İstanbul 1. Ağır Ceza Mahkemesinde görülen duruşmaya tutuklu sanıklar Ali Sadun Engin, Paşa Durmuş, Orkun Şimşek ve 4 tutuksuz sanık katıldı. Duruşmada taraf avukatları hazır bulundu. Sanık avukatları örgüt merkezinin Anadolu yakasında olduğu gerekçesiyle yetkisizlik kararı verilerek davanın Anadolu 1. Ağır Ceza Mahkemesinde görülmesini talep etti. Mahkeme heyeti bu talebi oybirliğiyle reddetti.

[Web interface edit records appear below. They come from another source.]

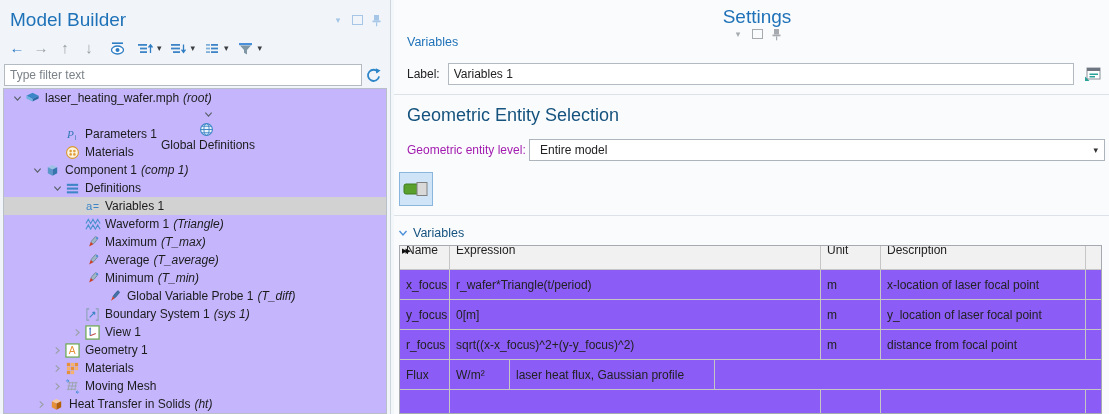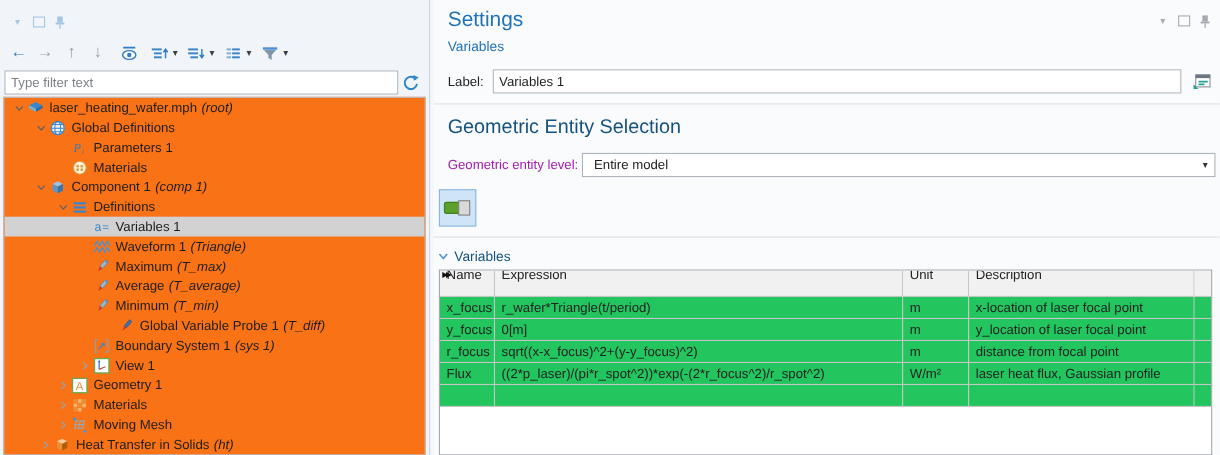--- a/index.html
+++ b/index.html
@@ -23,31 +23,31 @@
   .tb-arrow{font-size:15px;line-height:20px;}
   .blue{color:#2e7cc3;}
   .gray{color:#9aa0a6;}
   .tb-caret{font-size:9px;color:#3b3f44;margin-left:1px;cursor:pointer;}
   .tb-group{display:flex;align-items:center;margin-left:4px;}
   .filter-row{display:flex;align-items:center;margin:4px 6px 0 4px;gap:0;}
   .filter-input{flex:1 1 auto;height:20px;border:1px solid #b3bac1;background:#fff;
     font-family:"Liberation Sans",sans-serif;font-size:12px;color:#333;padding:0 5px;outline:none;}
   .filter-input::placeholder{color:#7b8288;}
   .refresh-btn{width:22px;height:22px;display:flex;align-items:center;justify-content:center;cursor:pointer;}
-  .tree-box{position:absolute;left:3px;right:3px;top:88px;height:326px;background:#f97316;
+  .tree-box{position:absolute;left:3px;right:3px;top:88px;height:326px;background:#c4b5fd;
     border:1px solid #b9bfc7;overflow:hidden;box-sizing:border-box;}
   .tree-row{display:flex;align-items:center;height:18px;white-space:nowrap;cursor:default;}
   .tree-row.selected{background:#d2d2d2;}
   .tw-arrow{width:14px;height:14px;flex:0 0 14px;display:flex;align-items:center;justify-content:center;cursor:pointer;}
   .tw-icon{width:17px;height:15px;flex:0 0 17px;display:flex;align-items:center;justify-content:center;margin-right:4px;}
   .tw-label{color:#1c1c1c;}
   .tw-note{color:#1c1c1c;font-style:italic;margin-left:4px;}
   
   .right-panel{position:absolute;left:394px;top:0;width:715px;height:414px;background:#fafbfd;}
-  .rp-titlebar{display:flex;align-items:center;padding:6px 8px 0 13px;height:26px;}
+  .rp-titlebar{display:flex;align-items:center;padding:6px 2px 0 13px;height:26px;flex-direction:column;}
   .rp-sub{color:#1f72b8;font-size:12.5px;padding:3px 0 0 13px;}
   .label-row{display:flex;align-items:center;margin:14px 5px 0 13px;gap:8px;}
   .label-cap{color:#222;}
   .text-input{flex:1 1 auto;height:18px;border:1px solid #b3bac1;background:#fff;
     font-family:"Liberation Sans",sans-serif;font-size:12px;color:#222;padding:1px 5px;outline:none;}
   .icon-btn{width:22px;height:22px;display:flex;align-items:center;justify-content:center;cursor:pointer;}
   .sep{height:0;border-top:1px solid #dde2e8;margin-top:9px;}
   .section-header{color:#15537e;font-size:18px;padding:10px 0 0 13px;display:flex;align-items:center;}
   .sec-chev{margin:10px 0 0 4px;display:flex;align-items:center;cursor:pointer;}
   .sec-chev + .section-header-inline{color:#15537e;font-size:12.5px;margin:10px 0 0 5px;cursor:pointer;}
@@ -58,30 +58,31 @@
     align-items:center;padding:0 6px 0 10px;cursor:pointer;}
   .select-value{flex:1 1 auto;color:#222;}
   .select-caret{font-size:9px;color:#333;}
   .toggle-btn{width:34px;height:34px;margin:11px 0 0 5px;background:#cfe5f7;border:1px solid #8ab6dd;
     display:flex;align-items:center;justify-content:center;cursor:pointer;box-sizing:border-box;}
   
   .var-table{position:absolute;left:5px;right:7px;top:245px;height:169px;background:#fff;
     border:1px solid #a6aab0;box-sizing:border-box;overflow:hidden;}
   .t-row{display:flex;}
   .t-cell{box-sizing:border-box;border-right:1px solid #c6c6c6;border-bottom:1px solid #c6c6c6;
-    padding:0 0 0 6px;display:flex;align-items:center;overflow:hidden;white-space:nowrap;background:#22c55e;height:20px;}
+    padding:0 0 0 6px;display:flex;align-items:center;overflow:hidden;white-space:nowrap;background:#8b5cf6;height:30px;}
   .t-head .t-cell{background:#f1f1f1;height:24px;align-items:flex-end;padding-bottom:12px;color:#222;position:relative;}
   .t-cell.last{border-right:none;flex:1 1 auto;}
   .head-marker{position:absolute;top:1px;left:2px;font-size:7px;letter-spacing:-2px;color:#111;line-height:7px;}
 </style>
 </head>
 <body>
 
 <div class="left-panel">
   <div class="panel-titlebar">
+    <span class="panel-title">Model Builder</span>
     <span class="win-controls">
       <span class="wc wc-blue" style="font-size:9px;">▾</span>
       <span class="wc wc-blue">
           <span class="sq"></span>
         </span>
       <span class="wc wc-blue">
         <svg width="11" height="13" viewBox="0 0 11 13">
             <rect x="3" y="1" width="5" height="5.5" fill="currentColor"></rect>
             <rect x="1.5" y="6.5" width="8" height="1.8" fill="currentColor"></rect>
             <rect x="5" y="8.3" width="1.2" height="4" fill="currentColor"></rect>
@@ -178,21 +179,21 @@
         <span class="tw-icon">
           <svg width="15" height="14" viewBox="0 0 16 16">
             <path d="M8 2 L15 5.5 L8 9 L1 5.5 Z" fill="#3a87c8"></path>
             <path d="M8 9 L15 5.5 L15 8.5 L8 12 Z" fill="#2a6aa5"></path>
             <path d="M8 9 L1 5.5 L1 8.5 L8 12 Z" fill="#6fb3e0"></path>
           </svg>
         </span>
         <span class="tw-label">laser_heating_wafer.mph</span>
         <span class="tw-note">(root)</span>
       </div>
-      <div class="tree-row" style="padding-left: 26px;">
+      <div class="tree-row" style="padding-left: 26px; flex-direction: column;">
         <span class="tw-arrow">
           <svg width="9" height="9" viewBox="0 0 10 10">
             <path d="M1.5 3 L5 6.8 L8.5 3" stroke="#5a6168" stroke-width="1.3" fill="none"></path>
           </svg>
         </span>
         <span class="tw-icon">
           <svg width="15" height="15" viewBox="0 0 16 16">
             <circle cx="8" cy="8" r="6.3" fill="#eaf3fb" stroke="#3d85c6" stroke-width="1.2"></circle>
             <ellipse cx="8" cy="8" rx="2.8" ry="6.3" fill="none" stroke="#3d85c6"></ellipse>
             <path d="M1.7 8 H14.3 M3 4.5 H13 M3 11.5 H13" stroke="#3d85c6" fill="none"></path>
@@ -522,21 +523,20 @@
       </div>
       <div class="t-row">
         <div class="t-cell" style="width: 50px; flex: 0 0 50px;">r_focus</div>
         <div class="t-cell" style="width: 371px; flex: 0 0 371px;">sqrt((x-x_focus)^2+(y-y_focus)^2)</div>
         <div class="t-cell" style="width: 60px; flex: 0 0 60px;">m</div>
         <div class="t-cell" style="width: 205px; flex: 0 0 205px;">distance from focal point</div>
         <div class="t-cell last"></div>
       </div>
       <div class="t-row">
         <div class="t-cell" style="width: 50px; flex: 0 0 50px;">Flux</div>
-        <div class="t-cell" style="width: 371px; flex: 0 0 371px;">((2*p_laser)/(pi*r_spot^2))*exp(-(2*r_focus^2)/r_spot^2)</div>
         <div class="t-cell" style="width: 60px; flex: 0 0 60px;">W/m²</div>
         <div class="t-cell" style="width: 205px; flex: 0 0 205px;">laser heat flux, Gaussian profile</div>
         <div class="t-cell last"></div>
       </div>
       <div class="t-row">
         <div class="t-cell" style="width: 50px; flex: 0 0 50px;"></div>
         <div class="t-cell" style="width: 371px; flex: 0 0 371px;"></div>
         <div class="t-cell" style="width: 60px; flex: 0 0 60px;"></div>
         <div class="t-cell" style="width: 205px; flex: 0 0 205px;"></div>
         <div class="t-cell last"></div>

"ORALARDA HİZMETLERİMİZDEN BAHSETTİK"
Duruşmada savunma yapan tutuklu sanık Ali Sadun Engin, "Seküler bir çevrede büyüdüm. 12-13 yaşından itibaren evrim teorisini öğrendim. Din eğitimi haftada 1 saat ve çok yüzeyseldi. Sonra arkadaşlarla tanıştım ve sorduğum sorulara çok güzel cevap verdiler. Bundan sonra hayatımı değiştirdim ve dine yöneldim. Ben dinimi yaşamak için kimseden emir almak zorunda değilim. Allah yolunda harcadığımız bütün emeklerimiz kapatılmak isteniyor. Biz bunları bütün varımızla yoğumuzla yaptık. Hayatımın her evresinde suça karşı olduk. Karakolun yolunu bilmezdim. Biz sivil toplum kuruluşuyuz. Gönüllülük esastır. Oralarda hizmetlerimizden bahsettik. İsrail ile köprü görevi gördüğümüz yazıyor. İllegal işler için de köprü oluşturulabilir, doğruyu hakkı anlatmak için de köprü kurmuş olabiliriz" diye konuştu.
DURUŞMA ERTELENDİ
Savunma yapan tutuklu sanık Paşa Durmuş, "HTS çakışmaları işim nedeniyledir. Verdiğim hizmetler nedeniyle yaptığım görüşmelerden dolayıdır. Adnan Bey'i eserlerinden tanıyorum. Milli şuurumun gelişmesinde çok faydalı oldu bu eserler. Çok ilgimi çektiği için bu camiadan tanıdığımız insanlarla sohbetimiz gelişmiştir. Bir kere Adnan Oktar’ı gördüm" ifadelerini kullandı.Ara kararını açıklayan mahkeme heyeti Paşa Durmuş’un tahliye edilmesine karar verdi. Diğer tutuklu sanıkların tutukluluk hallerinin devamına karar verilerek duruşma 15-16-17 Ekim tarihlerine ertelendi.
İDDİANAME
İstanbul Cumhuriyet Başsavcılığı Terör ve Örgütlü Suçlar Bürosunca Adnan Oktar'ın da aralarında bulunduğu 4'ü tutuklu 42'si firari toplam 72 şüpheli hakkında yürütülen soruşturma kapsamında bin 17 sayfalık iddianame düzenlenmişti. İddianamede Adnan Oktar, Ulviye Didem Ürer, Tarkan Yavaş ve Alev Babuna'nın aralarında bulunduğu 13 şüphelinin birden fazla kez "Nitelikli cinsel saldırı", "Çocuğun cinsel istismarı", "Cinsel taciz", "Basit cinsel saldırı", "Nitelikli dolandırıcılık" ve "Suçtan kaynaklanan mal varlığı değerlerini aklamak" suçlarından bin 938'er yıldan 2 bin 758 yıl 6'şar aya kadar hapisle cezalandırılması istenmişti. 59 şüphelinin "Suç işlemek amacıyla kurulan örgüte üye olmak" suçundan 2.5 yıldan 6'şar yıla kadar hapisle cezalandırılması talep edilirken, bu sanıklardan 27'sinin "Nitelikli cinsel saldırı", 8'inin ise "Cinsel taciz" suçundan değişen oranlarda hapisle cezalandırılması talep edilmişti. 9 banka ise suçtan zarar gören sıfatıyla iddianamede yer aldı.